注6)CRISPR干渉(CRISPRi)
CRISPRiとは、特異性の高い遺伝子発現抑制技術である。ヌクレアーゼ活性の無いdCas9と転写抑制ドメインKRABを融合したタンパク質とsgRNAを用いることで、任意の遺伝子の発現を抑制することができる。ゲノム編集技術に使用されているCas9を応用した技術である。
注7)新型コロナウイルス感染症(COVID-19)
新型コロナウイルス感染症の正式名称。CO=「corona」、VI=「virus」、D=「disease」。
注8)TMPRSS2
Ⅱ型膜貫通型セリンプロテアーゼ(transmembrane protease, serine 2)の一種。SARS-CoV-2の表面にあるタンパク質を切断することで宿主細胞への侵入を促進する。

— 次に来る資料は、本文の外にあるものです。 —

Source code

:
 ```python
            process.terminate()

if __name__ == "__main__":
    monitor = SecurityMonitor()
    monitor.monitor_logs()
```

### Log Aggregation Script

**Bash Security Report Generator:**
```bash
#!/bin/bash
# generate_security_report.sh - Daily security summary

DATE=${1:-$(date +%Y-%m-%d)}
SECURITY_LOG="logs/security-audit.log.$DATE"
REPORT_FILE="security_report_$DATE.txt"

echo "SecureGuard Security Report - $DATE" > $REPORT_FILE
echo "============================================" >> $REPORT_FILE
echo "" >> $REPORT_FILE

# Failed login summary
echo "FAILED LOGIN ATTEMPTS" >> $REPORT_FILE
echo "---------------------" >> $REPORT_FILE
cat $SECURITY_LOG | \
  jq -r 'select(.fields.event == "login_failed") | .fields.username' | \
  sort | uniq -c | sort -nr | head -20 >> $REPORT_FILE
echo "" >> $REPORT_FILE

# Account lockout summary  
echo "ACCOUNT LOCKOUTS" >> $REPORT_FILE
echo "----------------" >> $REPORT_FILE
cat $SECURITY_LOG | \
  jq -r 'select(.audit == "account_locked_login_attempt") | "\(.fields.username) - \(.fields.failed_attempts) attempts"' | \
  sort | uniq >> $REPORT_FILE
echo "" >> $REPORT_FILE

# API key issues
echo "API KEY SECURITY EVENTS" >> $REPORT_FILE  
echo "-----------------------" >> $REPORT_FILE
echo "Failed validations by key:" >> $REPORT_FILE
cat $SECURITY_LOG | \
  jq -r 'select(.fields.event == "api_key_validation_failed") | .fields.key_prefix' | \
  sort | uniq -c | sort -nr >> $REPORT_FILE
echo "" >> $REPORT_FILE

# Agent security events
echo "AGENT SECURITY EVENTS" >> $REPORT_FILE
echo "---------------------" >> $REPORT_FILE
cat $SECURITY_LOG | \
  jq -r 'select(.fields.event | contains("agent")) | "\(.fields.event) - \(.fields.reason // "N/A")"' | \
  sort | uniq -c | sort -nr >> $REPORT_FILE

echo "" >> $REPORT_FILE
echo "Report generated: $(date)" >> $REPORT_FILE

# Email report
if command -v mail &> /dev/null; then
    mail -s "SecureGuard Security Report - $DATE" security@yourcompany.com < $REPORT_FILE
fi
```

注9)siRNA(small interfering RNA)
21-23塩基対からなる低分子二本鎖RNAで、細胞内に導入する事で遺伝子発現を抑制する。
注10)SARS-CoV-2ヌクレオカプシド(N)
SARS-CoV-2に最も多く存在するタンパク質であり、ウイルスの中身に存在する。
注11)SARS-CoV-2 B.1.1.214、BA.1、BA.2、B.1.617.2
SARS-CoV-2変異株の一種。B.1.1.214は2020年秋以降の第三波で確認された変異株。B.1.617.2は2021年夏に流行した変異株。B.1.617.2はデルタ株とも呼ばれる。BA.1、BA.2は2021年末以降に流行した変異株。BA.1、BA.2はオミクロン株とも呼ばれる。